» Extracted text
This post is part six of Dan Pestretto’s seven-part systemization series. Read on to part seven, “Systemization Series: How to design a system,” here.

Last week I cruised over the importance of having a well-defined description of the future business you intend to create.

You could think of it like, “How do I want this business to be running when I am ready to sell it or hand it off to my kids or employees?” This is called your strategic target, and an organizational chart is a graphic image of the positions in your company when you have hit your strategic target.

This strategic target is a factual, detailed, written and publishable description of your business. The document, which I advise you hang on a wall in your office, addresses questions such as:

  • What will your best clients be like?
  • How many will you have?
  • How many services will they purchase?
  • What will the customer experience be like?
  • How profitable will you be?
  • How many employees will you have?
  • What will your employees say about what it is like to work there?

By having this document, you have a far better chance of achieving your objectives than if you don’t. It makes perfect sense because if you don’t really know where you are going, how are you ever going to get there?

With a clear vision of what you’d like your business to become, you can create an org chart of that future business. This is something you make up when you put your first five-year plan together. In too many instances, though, it sees the light of day, like … never?

But it should be a critical tool.

The org chart helps you understand the required human resources to accomplish your objectives. It provides a strategy for growth in terms of what position you need to fill next and what you have to do to get that hire up to speed quickly. It also illustrates the functional accountability of your business. Consider which positions are accountable for getting the business (sales); which ones are accountable for doing the business (operations); which are accountable for running the business (administration); and which positions are tasked with guiding the business (management).

So many business owners look at an org chart as a useless tool. You might be one of them if you’re thinking, “We don’t have many ‘people’ so we don’t need an org chart.” Wrong.

» Directions
Quote the post on strategic targets and org charts word for word, from beginning to end.

» Supplied records
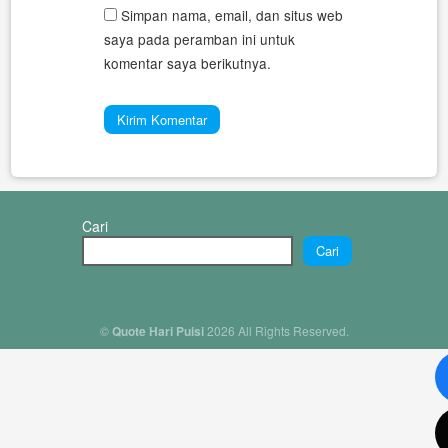
Simpan nama, email, dan situs web
saya pada peramban ini untuk
komentar saya berikutnya.
Cari
Cari
©
Quote Hari Puisi
2026 All Rights Reserved.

» Task result
This post is part six of Dan Pestretto’s seven-part systemization series. Read on to part seven, “Systemization Series: How to design a system,” here.

Last week I cruised over the importance of having a well-defined description of the future business you intend to create.

You could think of it like, “How do I want this business to be running when I am ready to sell it or hand it off to my kids or employees?” This is called your strategic target, and an organizational chart is a graphic image of the positions in your company when you have hit your strategic target.

This strategic target is a factual, detailed, written and publishable description of your business. The document, which I advise you hang on a wall in your office, addresses questions such as:

  • What will your best clients be like?
  • How many will you have?
  • How many services will they purchase?
  • What will the customer experience be like?
  • How profitable will you be?
  • How many employees will you have?
  • What will your employees say about what it is like to work there?

By having this document, you have a far better chance of achieving your objectives than if you don’t. It makes perfect sense because if you don’t really know where you are going, how are you ever going to get there?

With a clear vision of what you’d like your business to become, you can create an org chart of that future business. This is something you make up when you put your first five-year plan together. In too many instances, though, it sees the light of day, like … never?

But it should be a critical tool.

The org chart helps you understand the required human resources to accomplish your objectives. It provides a strategy for growth in terms of what position you need to fill next and what you have to do to get that hire up to speed quickly. It also illustrates the functional accountability of your business. Consider which positions are accountable for getting the business (sales); which ones are accountable for doing the business (operations); which are accountable for running the business (administration); and which positions are tasked with guiding the business (management).

So many business owners look at an org chart as a useless tool. You might be one of them if you’re thinking, “We don’t have many ‘people’ so we don’t need an org chart.” Wrong.